4.6. Indole Conversion by Purified PTDH-mFMO and Cell Free Extract (CFE)

Reactions of PTDH-mFMO with indole were set up to determine the efficiency of the indigo production. For this, final concentrations of 0.15 mM NADP+, 0.4 µM FAD, 0.4 µM PTDH-mFMO, 20 mM Na-phosphite, 10 µL catalase (300 U), and 10 mM indole were used in 1 L 50 mM KPi buffer pH 8.0 in 2 L Erlenmeyer flask incubated at room temperature and stirred with magnetic stirrer. After 24 h the reaction mixture was centrifuged at 4000 × g to pellet the formed indigo. The indigo pellets were washed twice in demineralized water and once in 70% ethanol and dried until constant weight. Samples were dissolved in DMSO, diluted in methanol, and analyzed by HPLC. Conversions (1 L) were also performed with cell free extract containing PTDH-mFMO in a similar fashion as with the purified enzyme with some slight modifications. The reaction mixture consisted of: An estimated amount of 0.4 µM PTDH-mFMO in CFE, 1 mM Na-phosphite, 10 µL catalase (300 U), and 10 mM indole.
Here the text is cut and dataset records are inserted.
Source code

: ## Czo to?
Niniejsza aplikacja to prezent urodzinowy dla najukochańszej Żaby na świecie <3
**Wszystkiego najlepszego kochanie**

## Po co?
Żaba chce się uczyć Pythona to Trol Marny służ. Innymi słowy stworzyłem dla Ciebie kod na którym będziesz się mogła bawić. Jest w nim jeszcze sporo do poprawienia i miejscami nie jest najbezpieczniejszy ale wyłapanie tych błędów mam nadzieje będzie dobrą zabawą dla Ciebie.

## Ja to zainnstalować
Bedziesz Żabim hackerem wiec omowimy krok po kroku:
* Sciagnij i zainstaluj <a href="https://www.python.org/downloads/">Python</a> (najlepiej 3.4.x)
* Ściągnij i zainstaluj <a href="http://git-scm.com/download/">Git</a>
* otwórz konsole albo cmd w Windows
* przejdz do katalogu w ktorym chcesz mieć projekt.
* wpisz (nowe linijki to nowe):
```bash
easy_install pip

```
4.7. HPLC Analysis for Indigo Purity Measurements

Analyses were performed at 25 °C on an Alltima HP C18 column (3 μm, 4.6 by 150 mm I.D.; Grace, Reading, UK), equipped with a guard column. The mobile phase consisted of water containing 0.1% formic acid (eluent A) and acetonitrile (eluent B). The gradient program used was as follows: 10% B 2 min, 10% to 100% B (30 min), 100% B isocratic (5 min), and 100% to 10% B (3 min), followed by re-equilibration for 7 min. The flow rate was 0.5 mL/min and the injection volume were 20 µL. Commercially available indigo and indirubin were used as reference. Detector was set at 600 nm, since indigo has a maximal absorption at 610 nm whereas indirubin has a maximal absorption at 546 nm, as determined spectrophotometrically using standards.

5. Conclusions

Using rationally designed mutants we have shown it is possible to improve the flavin-containing monooxygenase mFMO on indole as substrate. A MISO library was used to expand the sequence space that was explored for improved activity, identifying further mutants with enhanced activity. We also showed that the wild-type enzyme already shows sufficient activity to perform conversions of indole to indigo. The set of improved mutants are good starting points for further engineering of the enzyme.